The differential diagnosis of intracranial subdural empyema includes conditions with features of infection and neurologic dysfunction, such as the following:

  • Epidural abscess
  • Brain abscess
  • Brain tumor
  • Leptomeningeal disease
  • Subdural hematoma
  • Meningitis
  • Cerebritis
  • Subdural hygroma

A thorough evaluation, including the appropriate use of imaging tests, can help guide treatment approaches.

Prognosis

The clinical outcome of subdural empyema depends on the preoperative level of consciousness, timing of intervention, and aggressiveness of the treatment. Awake and alert patients have a good prognosis in most cases, while stupor and those in a comatose state bear a high mortality risk. Older patients have the worst prognosis, and up to half of the patients have permanent residual neurological deficits. Further, late seizures may occur despite the use of antiepileptic medications, and those with brain herniation often have an unfavorable prognosis.

Complications

Subdural empyema's complications include seizures, cerebritis, cerebral abscess, cerebral edema, cortical venous thrombosis with cerebral venous infarction, cavernous sinus thrombosis, sepsis, septic shock, electrolyte imbalances, hydrocephalus, cranial osteomyelitis in adjacent cranial bones, osteomyelitis of the craniotomy bone flap, and residual neurological deficits.

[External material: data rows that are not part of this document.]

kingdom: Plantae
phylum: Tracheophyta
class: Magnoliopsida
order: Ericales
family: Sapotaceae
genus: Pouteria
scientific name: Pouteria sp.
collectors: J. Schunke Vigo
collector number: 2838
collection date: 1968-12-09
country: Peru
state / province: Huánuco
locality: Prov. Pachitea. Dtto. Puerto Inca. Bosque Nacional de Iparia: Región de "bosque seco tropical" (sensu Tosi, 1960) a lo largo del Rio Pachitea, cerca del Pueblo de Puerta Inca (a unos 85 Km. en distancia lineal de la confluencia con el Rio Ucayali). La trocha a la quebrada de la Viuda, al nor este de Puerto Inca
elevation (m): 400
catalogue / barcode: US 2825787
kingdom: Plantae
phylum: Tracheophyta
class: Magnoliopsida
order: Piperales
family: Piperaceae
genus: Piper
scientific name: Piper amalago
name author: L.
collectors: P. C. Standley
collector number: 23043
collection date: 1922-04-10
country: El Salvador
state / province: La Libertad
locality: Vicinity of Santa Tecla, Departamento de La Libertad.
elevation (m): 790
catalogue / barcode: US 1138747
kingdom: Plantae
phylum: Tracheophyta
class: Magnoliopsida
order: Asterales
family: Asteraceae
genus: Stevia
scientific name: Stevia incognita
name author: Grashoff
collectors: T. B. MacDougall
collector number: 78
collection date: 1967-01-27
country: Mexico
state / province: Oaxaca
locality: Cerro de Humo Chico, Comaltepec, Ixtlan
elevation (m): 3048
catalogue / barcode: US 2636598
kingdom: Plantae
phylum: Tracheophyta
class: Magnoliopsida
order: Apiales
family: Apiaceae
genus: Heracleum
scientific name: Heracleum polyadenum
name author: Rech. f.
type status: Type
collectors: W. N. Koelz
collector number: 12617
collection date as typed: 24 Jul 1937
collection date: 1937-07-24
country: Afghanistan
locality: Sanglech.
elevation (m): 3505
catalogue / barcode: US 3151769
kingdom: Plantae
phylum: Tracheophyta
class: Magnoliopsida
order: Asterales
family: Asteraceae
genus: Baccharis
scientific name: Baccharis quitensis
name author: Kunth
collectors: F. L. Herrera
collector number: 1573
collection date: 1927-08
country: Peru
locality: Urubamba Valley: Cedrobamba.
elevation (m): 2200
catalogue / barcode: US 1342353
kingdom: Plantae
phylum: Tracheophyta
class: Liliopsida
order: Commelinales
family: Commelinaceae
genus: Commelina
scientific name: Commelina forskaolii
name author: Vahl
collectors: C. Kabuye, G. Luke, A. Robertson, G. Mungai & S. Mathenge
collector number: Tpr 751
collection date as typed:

Deterrence and Patient Education

Individuals treated for sinusitis or otitis should be instructed to return immediately to their primary physician for reevaluation if they develop headaches, nausea, seizure, or disorientation. Patients on antiepileptic medication should continue treatment if recommended to avoid seizure recurrences.

Pearls and Other Issues

The most important points to remember in the evaluation and management of subdural empyema include the following:

  • Subdural empyema is a medical and surgical emergency. Time is of utmost importance when this pathology is encountered, and early recognition and management are required.
  • Attempts to identify the causative agent and tailor further therapy accordingly should be prioritized during evaluation and treatment. 
  • The choice of antibiotics should be guided by the patient’s age, likely pathogen, predisposing conditions, and local resistance patterns.

Preventive measures include counseling and monitoring of at-risk individuals, especially patients who recently received treatment for head and neck conditions.

Enhancing Healthcare Team Outcomes

Managing intracranial subdural empyema is complex, and most cases need emergent treatment to avoid complications and unfavorable prognosis. Subdural empyema requires the services of an interprofessional team that includes a neurosurgeon, infectious disease specialist, critical care intensivist, neurologist, and physiatrist. Pharmacists review antibiotic and antiseizure medications to check for interactions and contraindications. Emergency, critical care, and neuroscience nurses provide care and update the interprofessional team on changes in patient status.

A good level of suspicion is needed to avoid delaying therapy. Once the infection resolves, many patients require long-term antiepileptic medications and physical therapy to return to premorbid function. Inpatient or outpatient rehabilitation may be needed for physical, occupational, or speech therapy.